More Sex (Steven E. Landsburg’s new book), did not turn me on as much as it did Bryan (see here and here). I would give it a mixed review.

I think that a good teacher could use some of the examples to illustrate economic thinking. However, a non-economist reading the book on his own easily could come away with the impression that economics is about coming up with clever arguments for contrarian positions on things that seem to have little to do with economics. We do some of that, perhaps a lot of it, but I don’t think that it’s our comparative advantage.

The title essay argues for greater infidelity among otherwise-monogamous persons. If this essay persuades you, then you might want to venture out of the economics ghetto a bit. If nothing else, try Deirdre McCloskey’s The Bourgeois Virtues, which is a much more difficult read, but worth the effort.

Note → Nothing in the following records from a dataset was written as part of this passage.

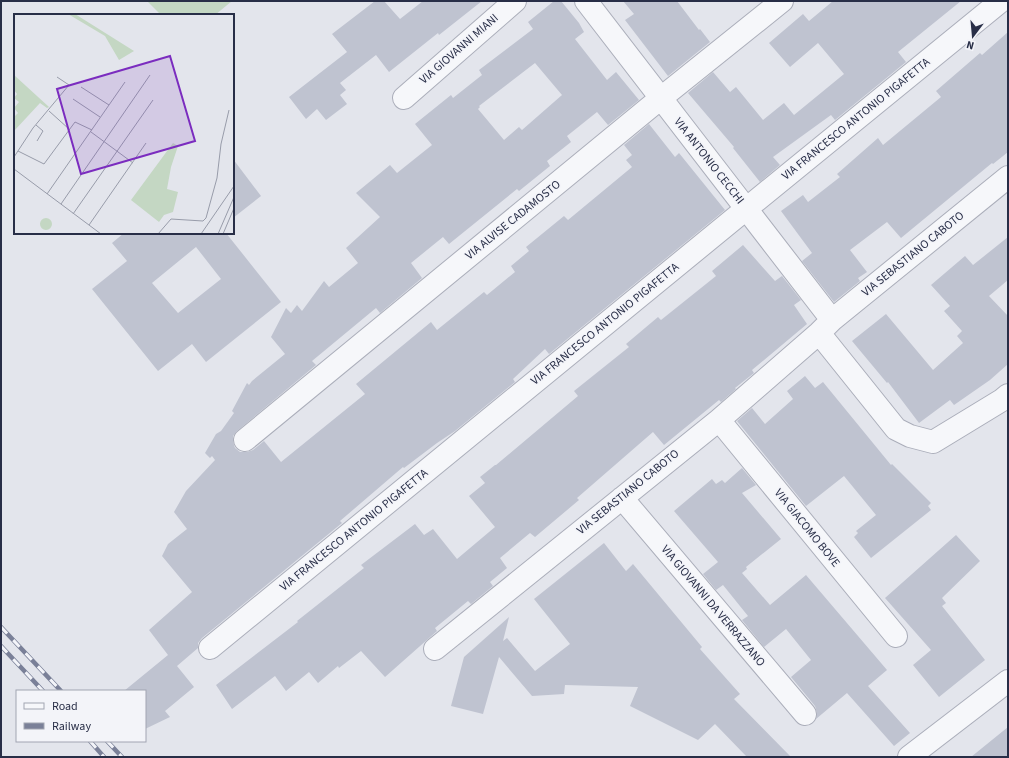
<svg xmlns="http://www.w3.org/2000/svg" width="1009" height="758" font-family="'Source Sans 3',sans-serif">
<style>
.green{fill:#c4d7c3}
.building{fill:#bfc3d0;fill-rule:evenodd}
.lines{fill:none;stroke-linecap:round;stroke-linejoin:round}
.street-casing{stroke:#abaeba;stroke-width:24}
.street{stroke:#f6f7fa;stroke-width:22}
.rail-casing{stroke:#7a8098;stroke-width:4.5}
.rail{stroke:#f3f4f9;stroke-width:3;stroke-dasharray:9;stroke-linecap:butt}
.labels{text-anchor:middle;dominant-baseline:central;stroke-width:3;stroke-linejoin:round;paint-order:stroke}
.street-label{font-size:12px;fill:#282e47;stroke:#f3f4f9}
.inset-road{fill:none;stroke:#989caa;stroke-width:1}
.view{fill:#7b2cbf;fill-opacity:0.15;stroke:#7b2cbf;stroke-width:2}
.inset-edge{fill:none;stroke:#282e47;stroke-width:2}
</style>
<rect width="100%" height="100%" fill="#e3e5ec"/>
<path class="green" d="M 147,1 L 232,1 L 215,15 L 161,15 Z"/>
<path class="building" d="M 375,1 L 384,1 L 400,19 L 423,1 L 482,1 L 439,35 L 438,33 L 389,72 L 376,55 L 340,83 L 346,90 L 340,95 L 347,104 L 326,120 L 317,109 L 306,119 L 289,97 L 347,52 L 332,34 Z
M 554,1 L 561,1 L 579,23 L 584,32 L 575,39 L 607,80 L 616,72 L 639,100 L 608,125 L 597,112 L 567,136 L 571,142 L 547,161 L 550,166 L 519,191 L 517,189 L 449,244 L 443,237 L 411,263 L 422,278 L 380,313 L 376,308 L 312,361 L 316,365 L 237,431 L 233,436 L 233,442 L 235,448 L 240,452 L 247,452 L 253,450 L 264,441 L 281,462 L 365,394 L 356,384 L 431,322 L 437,330 L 484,292 L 487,295 L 515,272 L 511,266 L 529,251 L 526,247 L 564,216 L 568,220 L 632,167 L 626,160 L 632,155 L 624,145 L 649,124 L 675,157 L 679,153 L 725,210 L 549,354 L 545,349 L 513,379 L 515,382 L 455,431 L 437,443 L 404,468 L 403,467 L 340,521 L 342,523 L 202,638 L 198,643 L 198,648 L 177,666 L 194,687 L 165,711 L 170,717 L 145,729 L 145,691 L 124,691 L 168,655 L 149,630 L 192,592 L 162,556 L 168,544 L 187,529 L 174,512 L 186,491 L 215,460 L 212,456 L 210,458 L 205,453 L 216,434 L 221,431 L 234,413 L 232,411 L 247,383 L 249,385 L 252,381 L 285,354 L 271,337 L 286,308 L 291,313 L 297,305 L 302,311 L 324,281 L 329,287 L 358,263 L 346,248 L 380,217 L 356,193 L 390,165 L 397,173 L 432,145 L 415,124 L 451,95 L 453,98 L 482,75 L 479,70 L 533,29 L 528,22 ZM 535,63 L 562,95 L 522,130 L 519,127 L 504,140 L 478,109 L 480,107 L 479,106 Z
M 623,1 L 677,1 L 699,30 L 700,29 L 710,42 L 668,76 L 625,20 L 634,14 Z
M 833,1 L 961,1 L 898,52 L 906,62 L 835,120 L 831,115 L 773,157 L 780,165 L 760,182 L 733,148 L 734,147 L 688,93 L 713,72 L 730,92 L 736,87 L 763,120 L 784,103 L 794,115 L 844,74 L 818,43 L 790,67 L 769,43 L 803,14 L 809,21 Z
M 1008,32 L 1008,152 L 993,164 L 992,163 L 901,238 L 887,222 L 850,250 L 867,272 L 858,278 L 860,281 L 834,302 L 802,261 L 812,253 L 781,211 L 803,195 L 808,202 L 840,177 L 837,174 L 878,138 L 883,145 L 941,97 L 936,91 L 980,53 L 982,55 Z
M 233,159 L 261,196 L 233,218 Z
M 124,233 L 226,233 L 281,302 L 206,362 L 192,344 L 158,371 L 92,289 L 127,261 L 112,243 ZM 196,247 L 221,279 L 178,313 L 152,283 Z
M 1008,237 L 1008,280 L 989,296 L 1008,316 L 1008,364 L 990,380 L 954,405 L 950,400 L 919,423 L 888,382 L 887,383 L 852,341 L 886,314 L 933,370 L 963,343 L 957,336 L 962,331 L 944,311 L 950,306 L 931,285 L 965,256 L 973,265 Z
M 743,245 L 775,281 L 782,276 L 801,300 L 794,305 L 807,324 L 752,370 L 754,373 L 735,388 L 736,389 L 721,402 L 719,400 L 664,445 L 653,432 L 577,498 L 579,500 L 535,537 L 530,533 L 500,558 L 507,568 L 490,582 L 493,586 L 471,604 L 468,601 L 435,628 L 437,631 L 385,677 L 361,651 L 339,668 L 338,666 L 318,683 L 309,672 L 286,691 L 275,676 L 232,709 L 216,685 L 298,622 L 297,621 L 364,568 L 361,565 L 415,524 L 424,535 L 433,529 L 457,559 L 495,527 L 469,496 L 485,483 L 480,477 L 495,465 L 496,465 L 578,396 L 574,391 L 629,347 L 626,344 L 658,317 L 661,320 L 716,276 L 712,271 Z
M 805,376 L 815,388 L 823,382 L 891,465 L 892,464 L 931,503 L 928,506 L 931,510 L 871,558 L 854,537 L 858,533 L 856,531 L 876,515 L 844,476 L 806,506 L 737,421 L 752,408 L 765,424 L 793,399 L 787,391 Z
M 742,468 L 756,485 L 742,493 L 781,539 L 746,567 L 747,569 L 742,573 L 770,605 L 806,575 L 887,670 L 868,686 L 910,733 L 894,746 L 847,693 L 816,719 L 817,712 L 815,706 L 791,677 L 811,660 L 786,629 L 764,647 L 742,620 L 748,616 L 723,585 L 716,590 L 703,574 L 718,562 L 674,511 L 712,479 L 716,484 L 722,480 L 725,483 Z
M 956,535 L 980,561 L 942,598 L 946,603 L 942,606 L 985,660 L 939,697 L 913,665 L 931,650 L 885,598 Z
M 604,543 L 626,571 L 633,564 L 702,647 L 700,649 L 740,694 L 734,699 L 791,757 L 747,757 L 715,724 L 698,740 L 630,706 L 638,687 L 565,685 L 564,694 L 532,696 L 499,657 L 483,714 L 451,706 L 464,657 L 509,617 L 503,641 L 507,638 L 535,671 L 570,644 L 534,599 Z
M 1008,727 L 1008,757 L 971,757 Z"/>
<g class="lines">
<defs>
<path id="street" d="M 586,1 L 832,320
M 404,98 L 515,1
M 819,333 L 896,429 L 910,436 L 933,442 L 1002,400 L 1008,395
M 719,420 L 896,636
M 245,440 L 661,98 L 782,1
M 622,498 L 805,714
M 210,648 L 746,209 L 1001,1
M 435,649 L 719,420 L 819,333 L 832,320 L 1008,177
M 909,757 L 1008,681"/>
</defs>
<use href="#street" class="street-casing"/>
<use href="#street" class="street"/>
<defs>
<path id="rail" d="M 1,627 L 61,691
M 1,646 L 43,691
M 90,741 L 104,757
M 107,741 L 122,757"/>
</defs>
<use href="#rail" class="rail-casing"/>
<use href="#rail" class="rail"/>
</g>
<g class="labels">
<g class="street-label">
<text transform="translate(459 49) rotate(-41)">VIA GIOVANNI MIANI</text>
<text transform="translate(856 119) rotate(-39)">VIA FRANCESCO ANTONIO PIGAFETTA</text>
<text transform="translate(709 161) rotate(52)">VIA ANTONIO CECCHI</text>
<text transform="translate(513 220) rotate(-39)">VIA ALVISE CADAMOSTO</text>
<text transform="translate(913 254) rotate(-39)">VIA SEBASTIANO CABOTO</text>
<text transform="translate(605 324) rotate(-39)">VIA FRANCESCO ANTONIO PIGAFETTA</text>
<text transform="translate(628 492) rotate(-39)">VIA SEBASTIANO CABOTO</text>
<text transform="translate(807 528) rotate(51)">VIA GIACOMO BOVE</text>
<text transform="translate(354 530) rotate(-39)">VIA FRANCESCO ANTONIO PIGAFETTA</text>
<text transform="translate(713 606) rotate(50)">VIA GIOVANNI DA VERRAZZANO</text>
</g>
</g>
<g transform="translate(14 14)">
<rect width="220" height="220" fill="#e3e5ec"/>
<path d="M 54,0 L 61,0 L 120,37 L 105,46 L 91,22 ZM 0,61 L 35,93 L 33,94 L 26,89 L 0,117 L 0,103 L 4,99 L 0,94 L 5,88 L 0,84 L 3,80 L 0,76 ZM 159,129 L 164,132 L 157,153 L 153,175 L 164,178 L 159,198 L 150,201 L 145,208 L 117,186 ZM26 210a6 6 0 1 1 12 0a6 6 0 1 1-12 0Z" fill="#c4d7c3"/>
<path class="inset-road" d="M 67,73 L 95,91M 59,85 L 86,103M 35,97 L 55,115M 22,111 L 29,117 L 23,127M 77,118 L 119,149M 4,137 L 30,150 L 61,108 L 78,116M 0,143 L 19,114 L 55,71 L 43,63M 0,155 L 87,220M 33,180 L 111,68M 47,190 L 136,61M 59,200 L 139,86M 75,211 L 132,129M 144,220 L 157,205 L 189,207 L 192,204 L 203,164 L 207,130 L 215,96M 187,220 L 220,172M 204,220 L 220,183M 209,220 L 220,194"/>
<path class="view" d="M 156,42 L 181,127 L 67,160 L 43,75 Z"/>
<rect width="220" height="220" class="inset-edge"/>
</g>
<rect width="1009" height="758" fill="none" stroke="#282e47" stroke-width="4"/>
<rect x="16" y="690" width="130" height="52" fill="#f3f4f9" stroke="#a2a5b2"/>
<rect x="24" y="703" width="20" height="6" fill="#f6f7fa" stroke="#a2a5b2"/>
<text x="52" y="710" font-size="12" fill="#282e47">Road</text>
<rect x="24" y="723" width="20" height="6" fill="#7a8098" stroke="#a2a5b2"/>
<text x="52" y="730" font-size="12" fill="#282e47">Railway</text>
<g transform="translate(973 36) rotate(196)" stroke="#f3f4f9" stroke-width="3" paint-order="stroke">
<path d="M0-3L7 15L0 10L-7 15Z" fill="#282e47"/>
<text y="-6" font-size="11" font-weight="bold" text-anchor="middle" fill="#282e47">N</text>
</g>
</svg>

Other essays take more mainstream economic positions, such as arguing that sweatshops in poor countries are better than the alternative. However, Landsburg does not tell readers when he is expressing traditional economics and when he is going off on his own. Sometimes, he seems to me to be merely contrarian, as when Tyler Cowen becomes Tyrone. For my taste, Landsburg takes clever contrarianism well past the point of diminishing returns. Bryan and Tyler like the book, perhaps because for them the point of diminishing returns to this sort of cleverness is much farther away on the horizon.